_DIRECTIONS FOR THIS TASK_
Transcribe all of the records word for word, but omit the pictures.
⟨
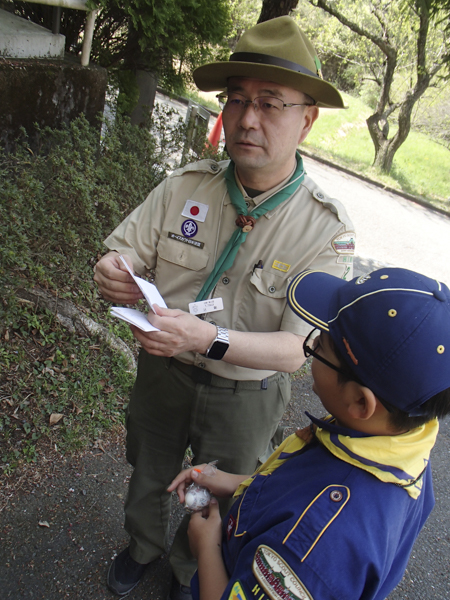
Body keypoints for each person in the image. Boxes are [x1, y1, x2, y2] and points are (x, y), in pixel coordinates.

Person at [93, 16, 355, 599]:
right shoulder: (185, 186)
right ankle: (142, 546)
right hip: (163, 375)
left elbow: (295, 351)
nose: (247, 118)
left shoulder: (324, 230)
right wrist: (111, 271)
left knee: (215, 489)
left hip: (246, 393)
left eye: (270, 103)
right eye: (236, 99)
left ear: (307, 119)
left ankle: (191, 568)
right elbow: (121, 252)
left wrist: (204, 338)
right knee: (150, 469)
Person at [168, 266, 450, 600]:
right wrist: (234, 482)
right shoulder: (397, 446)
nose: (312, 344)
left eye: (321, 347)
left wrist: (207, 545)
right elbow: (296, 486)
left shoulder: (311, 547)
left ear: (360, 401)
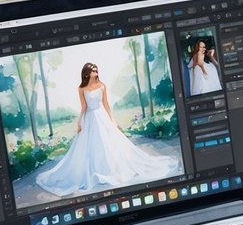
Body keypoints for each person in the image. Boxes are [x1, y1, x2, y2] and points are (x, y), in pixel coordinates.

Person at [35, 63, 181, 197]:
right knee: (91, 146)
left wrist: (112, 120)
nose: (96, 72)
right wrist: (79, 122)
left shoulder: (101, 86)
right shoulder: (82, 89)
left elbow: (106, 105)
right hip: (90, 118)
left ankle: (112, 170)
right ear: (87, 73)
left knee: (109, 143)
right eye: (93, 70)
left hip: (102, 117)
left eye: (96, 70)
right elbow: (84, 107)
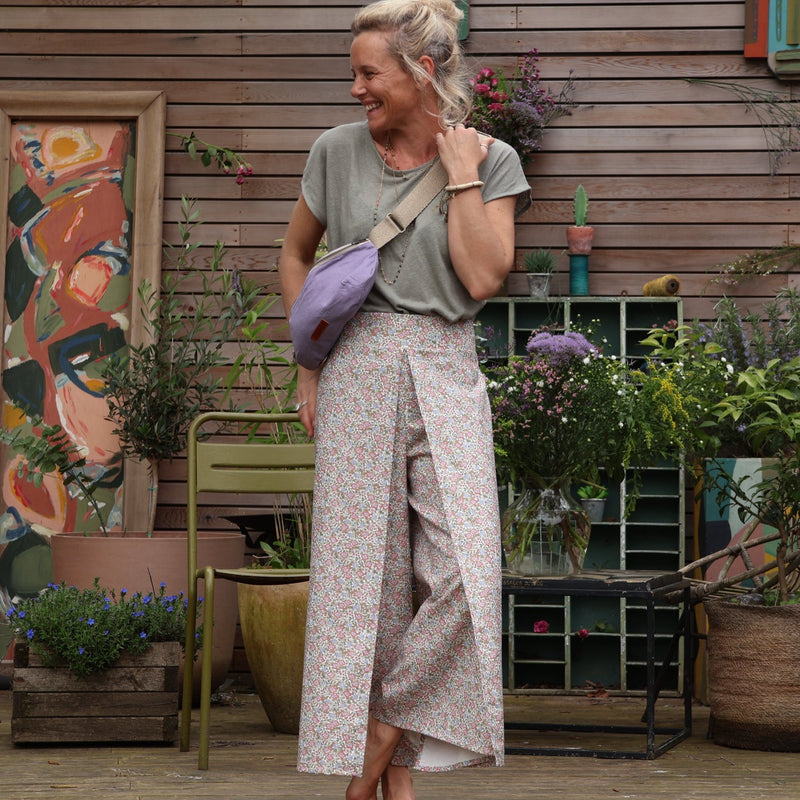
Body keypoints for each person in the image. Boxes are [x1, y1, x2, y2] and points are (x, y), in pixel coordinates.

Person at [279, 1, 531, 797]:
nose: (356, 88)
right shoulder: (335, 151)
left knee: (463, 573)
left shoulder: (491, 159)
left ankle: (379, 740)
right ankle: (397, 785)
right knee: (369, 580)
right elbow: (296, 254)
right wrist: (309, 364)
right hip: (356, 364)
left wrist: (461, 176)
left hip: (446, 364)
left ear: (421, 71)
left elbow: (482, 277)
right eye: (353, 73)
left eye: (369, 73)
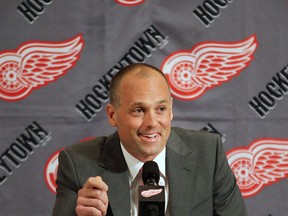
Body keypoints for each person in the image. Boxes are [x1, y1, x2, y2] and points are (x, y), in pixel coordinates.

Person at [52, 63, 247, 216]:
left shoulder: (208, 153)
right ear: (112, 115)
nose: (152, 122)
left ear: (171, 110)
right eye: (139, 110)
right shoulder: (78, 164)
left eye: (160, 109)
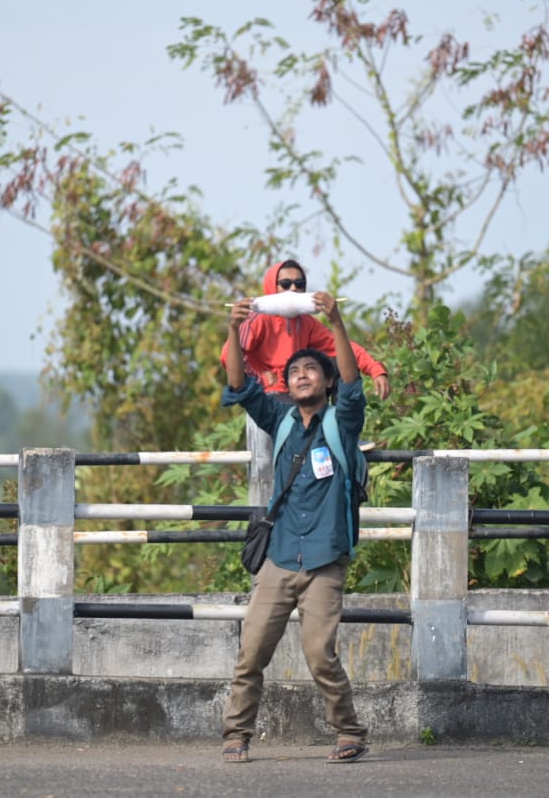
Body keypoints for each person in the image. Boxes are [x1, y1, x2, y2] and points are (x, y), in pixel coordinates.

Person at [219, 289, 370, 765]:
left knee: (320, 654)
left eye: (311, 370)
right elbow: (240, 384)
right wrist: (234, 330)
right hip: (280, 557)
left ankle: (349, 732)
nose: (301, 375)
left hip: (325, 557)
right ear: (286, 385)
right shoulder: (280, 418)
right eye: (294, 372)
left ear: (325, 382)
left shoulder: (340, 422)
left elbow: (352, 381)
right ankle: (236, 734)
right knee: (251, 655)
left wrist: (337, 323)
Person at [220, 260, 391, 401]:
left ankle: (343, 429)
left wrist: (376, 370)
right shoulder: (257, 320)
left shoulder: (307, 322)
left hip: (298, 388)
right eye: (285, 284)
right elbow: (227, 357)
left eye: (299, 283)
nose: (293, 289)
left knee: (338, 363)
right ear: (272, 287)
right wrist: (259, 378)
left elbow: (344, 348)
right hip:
⟩
_ANSWER TO THIS TASK_
Body keypoints for each person in the image. Boxes are [x1, y1, x2, y2] and points are (x, y), in pixel coordinates.

Person at [93, 16, 355, 599]:
right shoulder: (185, 186)
right ankle: (142, 546)
right hip: (163, 375)
left elbow: (295, 351)
nose: (247, 118)
left shoulder: (324, 230)
right wrist: (111, 271)
left knee: (215, 489)
left hip: (246, 393)
left eye: (270, 103)
right eye: (236, 99)
left ear: (307, 119)
left ankle: (191, 568)
right elbow: (121, 252)
left wrist: (204, 338)
right knee: (150, 469)
Person at [168, 266, 450, 600]:
right wrist: (234, 482)
right shoulder: (397, 446)
nose: (312, 344)
left eye: (321, 347)
left wrist: (207, 545)
right elbow: (296, 486)
left shoulder: (311, 547)
left ear: (360, 401)
Body keypoints for each person in the image. Boxes are [x1, y1, x2, y2] and points are (x, y), in pixel coordinates.

Person at [35, 63, 181, 197]:
right knee: (91, 146)
left wrist: (112, 120)
nose: (96, 72)
right wrist: (79, 122)
left shoulder: (101, 86)
right shoulder: (82, 89)
left elbow: (106, 105)
right hip: (90, 118)
left ankle: (112, 170)
right ear: (87, 73)
left knee: (109, 143)
right eye: (93, 70)
left hip: (102, 117)
left eye: (96, 70)
right elbow: (84, 107)
Body keypoints for each person in the image. Boxes are [x1, y1, x2, y2] and points are (x, y), in pixel coordinates.

Person at [279, 1, 531, 797]:
nose: (356, 88)
right shoulder: (335, 151)
left knee: (463, 573)
left shoulder: (491, 159)
left ankle: (379, 740)
right ankle: (397, 785)
right knee: (369, 580)
right elbow: (296, 254)
right wrist: (309, 364)
right hip: (356, 364)
left wrist: (461, 176)
left hip: (446, 364)
left ear: (421, 71)
left elbow: (482, 277)
right eye: (353, 73)
left eye: (369, 73)
Body keypoints for each person in the image. Boxes are [x1, y1, x2, y2] and points are (x, y), in pixel coordinates.

Person at [52, 63, 247, 216]:
left shoulder: (208, 153)
right ear: (112, 115)
nose: (152, 122)
left ear: (171, 110)
right eye: (139, 110)
right shoulder: (78, 164)
left eye: (160, 109)
Body keypoints for each person in the image. Boxes are [x1, y1, x2, y2] and points are (x, y), in pixel coordinates.

Person at [219, 289, 370, 765]:
left knee: (320, 654)
left eye: (311, 370)
right elbow: (240, 384)
right wrist: (234, 330)
right hip: (280, 557)
left ankle: (349, 732)
nose: (301, 375)
left hip: (325, 557)
right ear: (286, 385)
right shoulder: (280, 418)
right eye: (294, 372)
left ear: (325, 382)
left shoulder: (340, 422)
left elbow: (352, 381)
right ankle: (236, 734)
right knee: (251, 655)
left wrist: (337, 323)
Person at [220, 260, 391, 401]:
left ankle: (343, 429)
left wrist: (376, 370)
right shoulder: (257, 320)
left shoulder: (307, 322)
left hip: (298, 388)
right eye: (285, 284)
right elbow: (227, 357)
left eye: (299, 283)
nose: (293, 289)
left knee: (338, 363)
right ear: (272, 287)
right wrist: (259, 378)
left elbow: (344, 348)
right hip:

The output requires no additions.